• **Task instructions**:
Reproduce every line of the listing as written, apart from the pictures.
[Dataset extract]
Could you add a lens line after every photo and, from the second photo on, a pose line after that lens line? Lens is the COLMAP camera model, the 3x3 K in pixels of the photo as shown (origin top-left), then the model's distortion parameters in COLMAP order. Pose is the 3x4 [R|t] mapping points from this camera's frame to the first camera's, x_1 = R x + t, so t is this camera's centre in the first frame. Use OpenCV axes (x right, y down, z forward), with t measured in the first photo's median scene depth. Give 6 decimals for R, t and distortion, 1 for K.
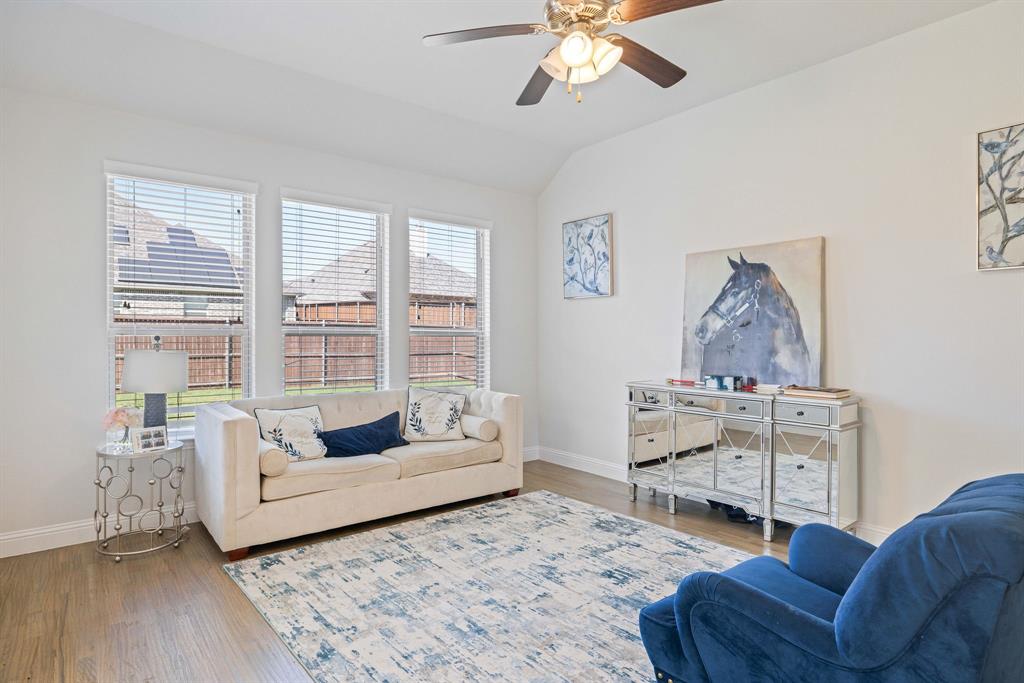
lens RADIAL K [[552.7, 0, 508.7], [0, 552.7, 337.2], [0, 0, 1]] dist [-0.008277, 0.002357]
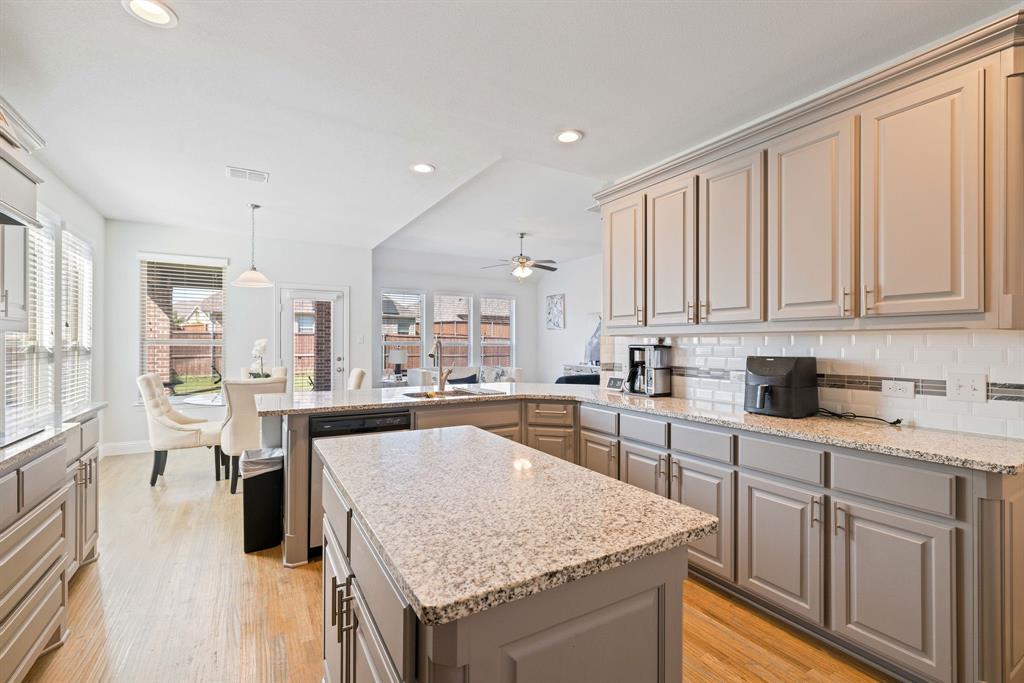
lens RADIAL K [[432.1, 0, 478.7], [0, 432.1, 346.5], [0, 0, 1]] dist [-0.001356, -0.000761]
pose [[0.978712, 0.004238, -0.205196, 0.289099], [-0.003226, 0.999981, 0.005263, -0.008753], [0.205215, -0.004489, 0.978707, -1.252021]]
[/Dataset extract]
• **Solution**:
Could you add a lens line after every photo and, from the second photo on, a pose line after that lens line? Lens is the COLMAP camera model, the 3x3 K in pixels of the photo as shown (origin top-left), then the model's distortion parameters in COLMAP order. Pose is the 3x4 [R|t] mapping points from this camera's frame to the first camera's, x_1 = R x + t, so t is this camera's centre in the first frame. Use OpenCV axes (x right, y down, z forward), with t measured in the first photo's median scene depth. Give 6 decimals for R, t and distortion, 1 for K.
lens RADIAL K [[552.7, 0, 508.7], [0, 552.7, 337.2], [0, 0, 1]] dist [-0.008277, 0.002357]
lens RADIAL K [[432.1, 0, 478.7], [0, 432.1, 346.5], [0, 0, 1]] dist [-0.001356, -0.000761]
pose [[0.978712, 0.004238, -0.205196, 0.289099], [-0.003226, 0.999981, 0.005263, -0.008753], [0.205215, -0.004489, 0.978707, -1.252021]]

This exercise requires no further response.